Он начал выводить аккуратно слова. Я надиктовывал ему некоторые моменты. Это заняло с полчаса. Писал он медленно, покусывая ручку — хорошо, что не мою — я ее нашел на столе.
— Так что насчет Фрунзенской? — спросил я, беря чистосердечное признание.
— Опять, да? Я тебе не говорил, да? Я же говорил! Говорил, что не мы!
— Говорить мало.
— Картины там, да? — спросил Реваз Большой.
— Помнишь?
— Я читал. Я видел по телевизору, — покачал он головой. — Какое число было?
— Двадцатое мая…
— Двадцатого, двадцатого… Двадцатого, — хлопнул он ладонью по столу. — Двадцатого хату в Саратове брали. Хорошая хата. Иконы, распятие. Было, да. Средь бела дня взяли… Точно…
— Проверим.
— Проверь, да. Хлебом клянусь…
— Дописывай про Саратов. Расписывайся. И число ставь, — я протянул ему коряво написанное его рукой чистосердечное признание.
Он расписался.
— Ох, взял ты меня на понт, мент… Но за свое отвечу…

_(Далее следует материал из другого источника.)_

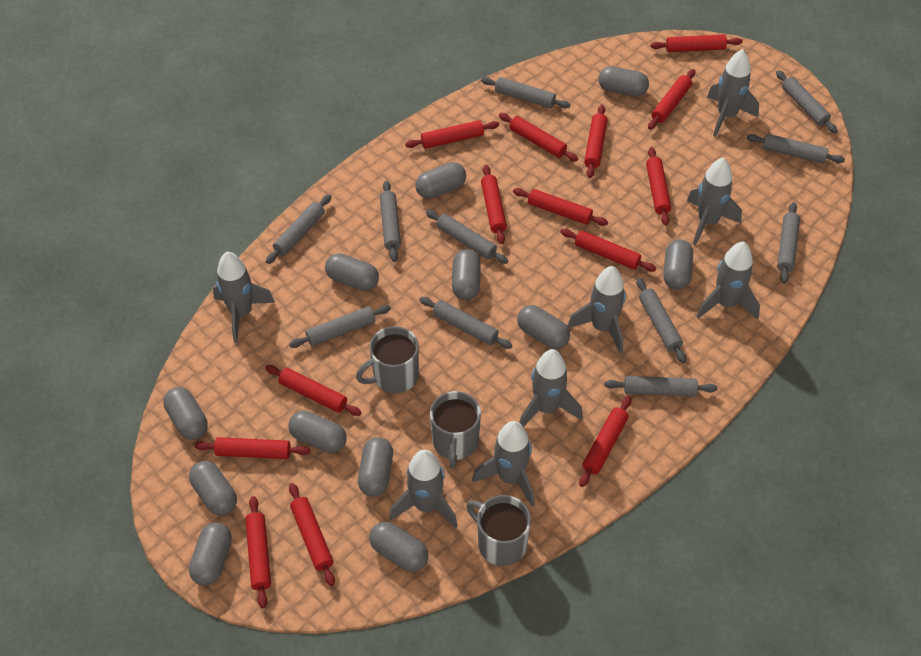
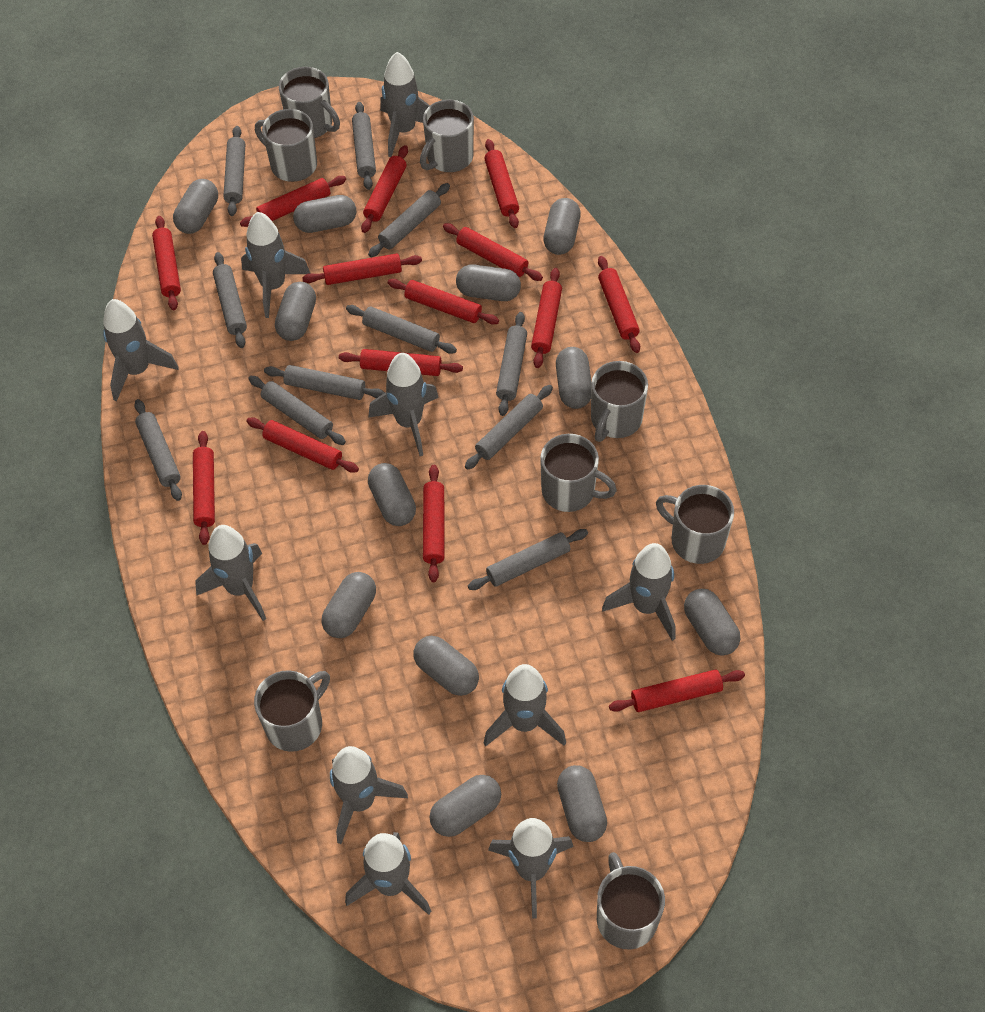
grey mug: 3 -> 8
grey rocket: 8 -> 10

— Ответишь, — успокоил я его. — Кстати, где ваш четвертый?
— Кто?
— Вы же вчетвером приехали.
— Нет, он не при делах.
— Ну так назови его тогда.
— Баклан… Леха. Фамилию не знаю.
Он врал. Баклан был при делах.
— Ладно, иди в камеру. Посиди.
Его увели. А я прозвонил в наш отдел, чтобы проверили кражу в Саратове.

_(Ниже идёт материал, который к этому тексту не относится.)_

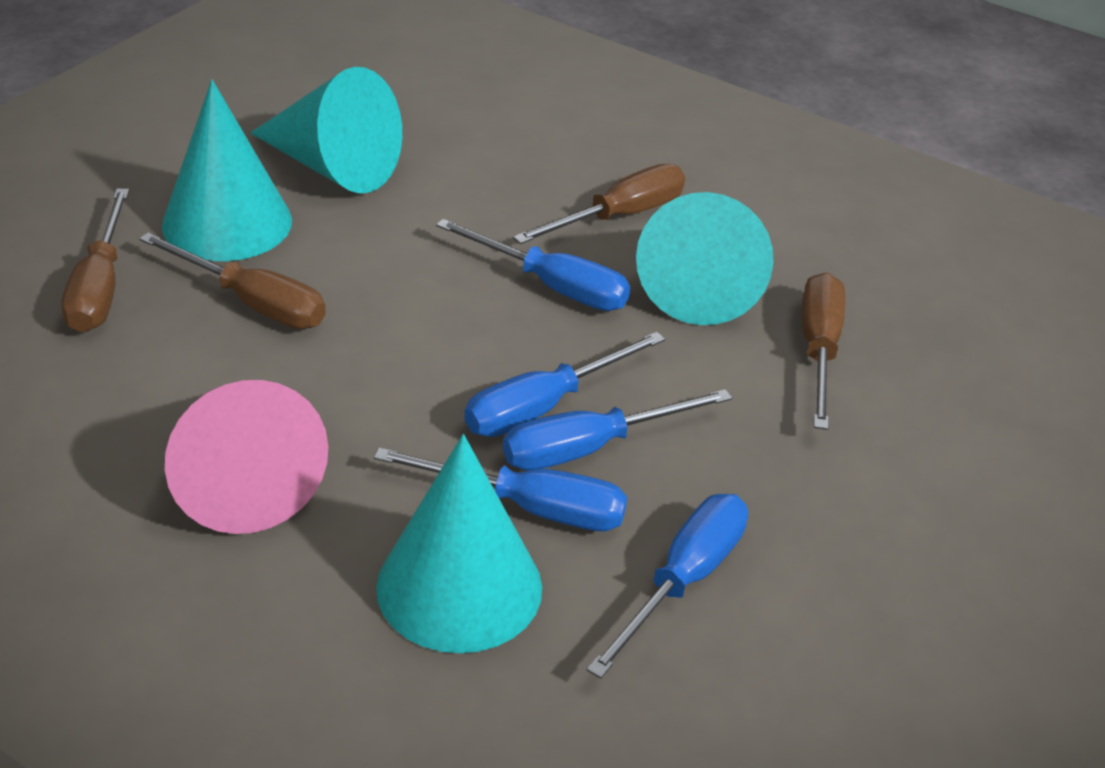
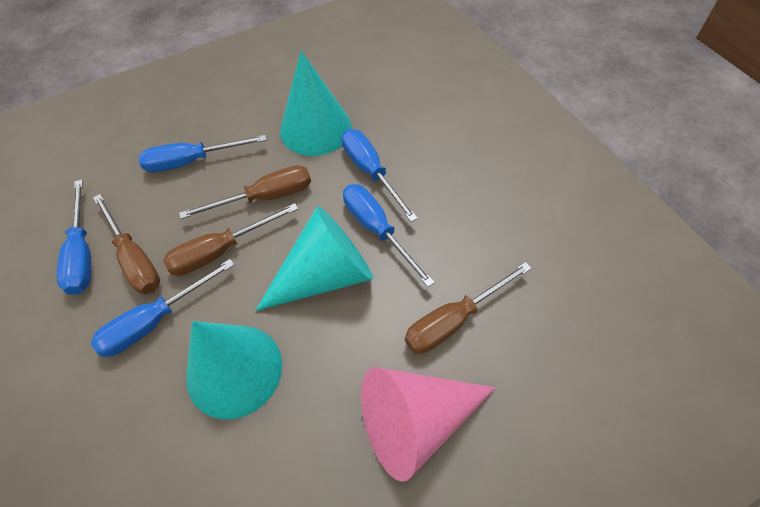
turquoise cone: 4 -> 3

Оказывается, действительно в тот день была кража в Саратове…
Похоже, Реваз Большой и его оруженосцы никакого отношения к убийству не имели.
Я посмотрел на часы. Полдесятого вечера.
Я вышел в пустой коридор. Провел боксерскую связку — нырок, несколько ударов, атака, отход. Если бы кто меня увидел, приняли бы за психа. А я не псих. Я просто разминался.
Я зашел в соседний кабинет к Железнякову, который сейчас заканчивал работать с пузатым грузином. Сразу после задержания ворюг я отзвонил шефу, и сейчас в районный отдел съехалась вся наша контора, кроме начальства. Работа намечалась на всю ночь.
— Чего ты нас лечишь? — спросил я грузина, когда тот в очередной раз заорал: «Ничего не знай». Он уже почти дозрел и готов был вот-вот начать каяться в грехах и грешках. — Твои напарники уже и на саратовскую квартиру, и на Смоленскую площадь раскололись. Молчать будешь — пойдешь за главного в этой шайке. Из «шестерок» сразу в паханы…
Я взял его пальцами за толстые щеки. Он всхлипнул, пустив пузыри, и сразу утерял свой угрожающе тупой вид. Стал похож на обычную свинью.
— Давай, Гоги, не томи, — сказал Железняков.
— У, гниды! — Он ударил себя кулаком по лбу. — Гниды!
— Кто?
— Все! Пиши, да! Все пиши!
— Это к следователю, — сказал я. — Кстати, Баклан с вами по квартирам лазил?
— Он водитель.
— И где сейчас этот водитель?
— Ушел куда-то. Обещал быть…
Следователь как раз освободился, и мы отвели к нему пузатого Гоги — пусть допрашивает по всей форме.
— А мы посетим антиквара Горюнина, — сказал я Железякову.
Горюнин Николай Наумович был маленький, жирненький, заряженный наглостью, как динамитом. С этой наглостью, приобретенной за долгие годы работы в советской торговле, он и шел по жизни весело и без особых забот. И всю жизнь ему было всего мало. Всю жизнь он хотел, чтобы у него было всего много, а когда достигал очередного рубежа, оказывалось, что этого все равно мало. Если бы завтра Билл Гейтс решил отравиться и оставил бы ему в наследство все свое состояние, то через месяц, проснувшись в замке, Наумыч бы все равно с тоской взвыл:
— Мало…
Справедливости ради надо отметить, что жизнь у Горюнина была по большей части полосатая. И нередко коммерческие подъемы сопровождались спадами. Он все время влезал в какие-то дела. Первый раз по-крупному погорел с «МММ», вложив туда деньги клиентов. Пришлось закладывать все имущество и расплачиваться с долгами, иначе расплатились бы с ним самой конвертируемой в мире валютой — свинцовой.